Take me back to the Black Hills
The Black Hills of Dakota
To the beautiful Indian country
That I love
- Song from the 1953 western musical film Calamity Jane,
starring Doris Day
Julia Talledge in 1907
After the death of her mother, Julia, the third youngest of 13 siblings, and her younger brother Royal Elliot ‘Roy’ Talledge had visited relatives in South Dakota in the spring of 1900, and she had fallen in love with the vast flat land of the West River country. Over the next six years Julia saved and plotted to return, permanently. She kept in contact with a land agent called Bill Hudson, who located newcomers on claims west of Fort Pierre.
Julia stepped off the train at Pierre at 2pm on Saturday, April 6, 1907. She had already made a claim on a block of land on Mitchell Creek outside Midland, a small rural town in the south-eastern corner of Haakon County, laid out in 1890 and named from its location halfway between the Missouri and Cheyenne rivers. But she had failed to establish residence within the required six months, and on arriving in Pierre was told by the Government Land Office she had to remain on the land for 14 months without commuting. That made her think twice about her plan to build a 8ft x 10ft shack and live in the woods beyond Midland, and she was about to head back to Huron when the train conductor, Willis Fink, advised her to stay. Her first three nights in Midland she slept in a hotel bed with two other women in a room with 13 other guests.
Her shack, made of 4 x 2 uprights, rough boards, building paper and a rubberoid roof, was built in a day. The first night of hail, on July 6, 1907, “I sat on my cot with my parasol open over me and mackintosh spread over the bed, and I laughed and thought to myself if my friends back east could only see me now.” Pretty much confined to her claim for 14 months, Julia spent her first summer roaming the prairies and hills. To keep the claim she had to have five acres ploughed, fenced and planted. Julia stayed on the plot for three years, walking into Midland carrying a four-foot heavy switch to kill rattlesnakes on the road. She later bought an 8 x 16 shack and had it moved into Midland. An older brother, Albert Clarence Talledge, built her a house in which she lived from 1919.

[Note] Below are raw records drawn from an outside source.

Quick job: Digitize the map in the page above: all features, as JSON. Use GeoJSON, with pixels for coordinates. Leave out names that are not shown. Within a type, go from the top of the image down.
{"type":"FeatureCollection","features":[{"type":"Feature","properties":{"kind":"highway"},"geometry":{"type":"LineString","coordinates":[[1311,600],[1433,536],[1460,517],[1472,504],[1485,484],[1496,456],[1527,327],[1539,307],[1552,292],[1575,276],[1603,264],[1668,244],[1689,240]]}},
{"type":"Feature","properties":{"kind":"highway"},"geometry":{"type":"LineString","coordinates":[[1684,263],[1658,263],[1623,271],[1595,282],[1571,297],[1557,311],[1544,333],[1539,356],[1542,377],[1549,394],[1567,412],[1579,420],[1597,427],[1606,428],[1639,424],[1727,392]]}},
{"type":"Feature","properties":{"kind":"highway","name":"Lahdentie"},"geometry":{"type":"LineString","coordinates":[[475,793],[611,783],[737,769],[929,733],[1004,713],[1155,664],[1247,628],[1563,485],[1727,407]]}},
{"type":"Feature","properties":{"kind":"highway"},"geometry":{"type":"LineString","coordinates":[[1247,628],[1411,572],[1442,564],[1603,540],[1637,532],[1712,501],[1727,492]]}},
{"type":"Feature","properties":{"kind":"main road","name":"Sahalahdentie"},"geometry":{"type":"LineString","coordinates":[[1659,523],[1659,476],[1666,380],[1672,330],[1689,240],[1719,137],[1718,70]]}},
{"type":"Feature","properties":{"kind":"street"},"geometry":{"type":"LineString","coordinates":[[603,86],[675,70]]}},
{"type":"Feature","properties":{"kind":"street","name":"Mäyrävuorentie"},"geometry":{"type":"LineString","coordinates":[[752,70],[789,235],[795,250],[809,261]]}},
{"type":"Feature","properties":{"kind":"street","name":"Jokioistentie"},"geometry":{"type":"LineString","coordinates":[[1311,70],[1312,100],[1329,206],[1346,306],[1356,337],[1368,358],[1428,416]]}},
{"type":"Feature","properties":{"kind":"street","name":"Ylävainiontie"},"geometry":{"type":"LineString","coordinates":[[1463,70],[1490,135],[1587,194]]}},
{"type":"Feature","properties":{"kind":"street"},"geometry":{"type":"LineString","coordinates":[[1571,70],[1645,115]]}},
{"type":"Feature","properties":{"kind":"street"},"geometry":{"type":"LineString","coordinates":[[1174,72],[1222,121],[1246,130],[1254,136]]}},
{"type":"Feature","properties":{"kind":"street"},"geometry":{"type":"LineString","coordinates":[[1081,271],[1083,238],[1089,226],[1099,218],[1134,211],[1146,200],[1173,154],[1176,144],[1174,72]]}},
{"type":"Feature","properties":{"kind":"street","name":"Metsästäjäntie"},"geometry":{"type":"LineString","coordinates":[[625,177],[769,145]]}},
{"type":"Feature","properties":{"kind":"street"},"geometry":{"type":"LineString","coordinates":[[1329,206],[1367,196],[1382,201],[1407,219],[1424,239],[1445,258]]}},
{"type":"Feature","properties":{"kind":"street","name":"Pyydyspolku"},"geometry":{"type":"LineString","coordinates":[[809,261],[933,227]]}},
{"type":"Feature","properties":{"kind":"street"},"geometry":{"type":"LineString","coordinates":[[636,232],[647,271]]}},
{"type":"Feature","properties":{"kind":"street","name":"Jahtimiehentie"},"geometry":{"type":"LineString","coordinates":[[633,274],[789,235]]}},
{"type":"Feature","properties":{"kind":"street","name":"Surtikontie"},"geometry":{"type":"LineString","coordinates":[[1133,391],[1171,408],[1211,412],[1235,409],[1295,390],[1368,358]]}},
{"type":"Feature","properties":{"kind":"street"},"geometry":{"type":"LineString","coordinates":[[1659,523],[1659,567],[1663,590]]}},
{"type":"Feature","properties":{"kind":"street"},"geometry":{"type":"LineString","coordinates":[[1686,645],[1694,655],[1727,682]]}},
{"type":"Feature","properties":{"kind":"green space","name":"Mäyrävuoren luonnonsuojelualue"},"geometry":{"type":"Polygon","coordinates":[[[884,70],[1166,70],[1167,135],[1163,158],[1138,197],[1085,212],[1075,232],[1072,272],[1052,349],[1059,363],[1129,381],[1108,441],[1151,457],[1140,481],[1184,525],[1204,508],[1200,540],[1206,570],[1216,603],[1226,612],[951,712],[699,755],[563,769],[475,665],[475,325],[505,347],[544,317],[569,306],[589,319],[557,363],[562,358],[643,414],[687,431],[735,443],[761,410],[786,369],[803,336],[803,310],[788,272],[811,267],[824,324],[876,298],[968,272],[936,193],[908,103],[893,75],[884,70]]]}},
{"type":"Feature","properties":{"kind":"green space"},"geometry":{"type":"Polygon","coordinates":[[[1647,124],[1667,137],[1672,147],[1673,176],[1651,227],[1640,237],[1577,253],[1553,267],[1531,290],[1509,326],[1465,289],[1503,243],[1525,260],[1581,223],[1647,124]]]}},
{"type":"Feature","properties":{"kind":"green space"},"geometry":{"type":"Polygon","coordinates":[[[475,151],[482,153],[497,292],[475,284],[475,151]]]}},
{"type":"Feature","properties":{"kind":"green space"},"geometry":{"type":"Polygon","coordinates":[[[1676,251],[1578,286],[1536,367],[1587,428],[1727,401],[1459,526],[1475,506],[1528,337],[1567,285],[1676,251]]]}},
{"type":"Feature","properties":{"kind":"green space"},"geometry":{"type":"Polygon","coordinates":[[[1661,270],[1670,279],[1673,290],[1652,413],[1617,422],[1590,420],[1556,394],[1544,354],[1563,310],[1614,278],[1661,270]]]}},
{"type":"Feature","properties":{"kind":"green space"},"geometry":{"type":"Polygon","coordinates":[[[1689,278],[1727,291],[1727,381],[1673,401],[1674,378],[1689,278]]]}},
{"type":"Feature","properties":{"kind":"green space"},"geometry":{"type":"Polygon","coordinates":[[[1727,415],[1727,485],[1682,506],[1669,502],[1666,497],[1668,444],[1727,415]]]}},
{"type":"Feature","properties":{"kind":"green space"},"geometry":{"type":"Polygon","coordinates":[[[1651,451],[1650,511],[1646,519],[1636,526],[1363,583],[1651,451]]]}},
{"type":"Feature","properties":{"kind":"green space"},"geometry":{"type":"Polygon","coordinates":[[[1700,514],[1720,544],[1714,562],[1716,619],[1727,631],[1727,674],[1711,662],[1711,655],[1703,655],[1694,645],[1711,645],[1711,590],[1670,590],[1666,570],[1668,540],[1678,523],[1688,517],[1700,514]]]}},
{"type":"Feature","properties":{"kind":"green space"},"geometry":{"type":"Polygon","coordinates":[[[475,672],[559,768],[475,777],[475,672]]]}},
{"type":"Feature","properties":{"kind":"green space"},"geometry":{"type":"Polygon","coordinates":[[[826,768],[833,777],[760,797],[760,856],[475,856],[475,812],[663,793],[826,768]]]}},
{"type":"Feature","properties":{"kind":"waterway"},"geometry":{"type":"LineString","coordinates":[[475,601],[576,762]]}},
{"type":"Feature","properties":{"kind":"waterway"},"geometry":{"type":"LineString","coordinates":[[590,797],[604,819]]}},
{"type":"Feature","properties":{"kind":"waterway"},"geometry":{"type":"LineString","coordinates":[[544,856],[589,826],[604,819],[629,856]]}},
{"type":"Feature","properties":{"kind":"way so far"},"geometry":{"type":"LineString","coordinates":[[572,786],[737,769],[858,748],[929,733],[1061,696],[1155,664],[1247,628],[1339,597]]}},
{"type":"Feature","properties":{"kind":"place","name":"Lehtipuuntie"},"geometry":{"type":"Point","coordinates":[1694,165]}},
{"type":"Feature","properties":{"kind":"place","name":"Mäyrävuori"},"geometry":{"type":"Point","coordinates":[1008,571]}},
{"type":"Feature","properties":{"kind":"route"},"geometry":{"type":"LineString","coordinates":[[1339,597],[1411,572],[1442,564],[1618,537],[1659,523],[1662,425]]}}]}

Julia was the only shorthand-typist living on a homestead in the vicinity and her services were much in demand. On October 1, 1907, she was taken on full-time as a bookkeeper by a bank in Midland. In 1915 Julia became deputy to the Registrar of Deeds in Philip, west of Midland, then joined the Home Land and Abstract Office. Julia returned to banking management in Nowlin, Quinn and Wall, further west of Philip, then south-east to Okaton – in all nine banks, eight along the line of the Chicago and Northwestern Railroad and one on the Milwaukee River.
On his visit to South Dakota in 1927, President Coolidge was declared "Leading Eagle", an honorary chief of the Sioux Native Americans at Deadwood. Here, from left, are First Lady Grace Coolidge, President Coolidge in war bonnet, Princess Rose Bud Yellow Robe, Chief Yellow Robe
and Chief Standing Bear. Below, the President and First Lady pose
outdoors at a party celebrating the 4th of July and his 55th birthday at the
Summer White House, State Game Lodge and Resort, Custer State Park, South
Dakota.
President Taft in Pierre, South Dakota, in 1911. Julia said she could have reached out and touched the President. This is the same station at which Julia had arrived in April 1907.
By 1975 Julia had moved to the Wilge Nursing Home in Mitchell, 175 miles east of her beloved Midland. She died there in June 1978, aged 95.
Julia in Mitchell in 1975.
4 comments:
Thank you for this. Julia would have been my father-in-law's aunt. I knew her name as someone who went to South Dakota, but never knew this much detail.
Jinny Talledge
Aunt Julia was my father’s aunt and a fun lady to visit. I remember her being a tall imposing woman with a very sharp wit. We often took her brothers- my grandfather Ben and brother Roy- out to Midland to see her. My father was a pastor and History teacher and was a favorite of hers. Thank you for all this info. Some of it I remember. I know that my father was extremely proud of his Aunt Julia and they corresponded right up to her death.
Rhonda Talledge Mataczynski- great niece
Thank you for this posting. My husband and I own the Stroppel Hotel and Mineral Baths in Midland, SD. I am working on the application to put the hotel on the national registry. Julia Tallege has repeatedly come up. I had a niece of Julia's come visit the hotel. At that time I did not have the information to know how influential and how strong of a woman that Julia Tallege was. I wish I had that personal visit back with her niece.
I plan to do themed historical rooms here in the hotel and you can bet that Julia Tallege will be on the list of Midland's most influential people.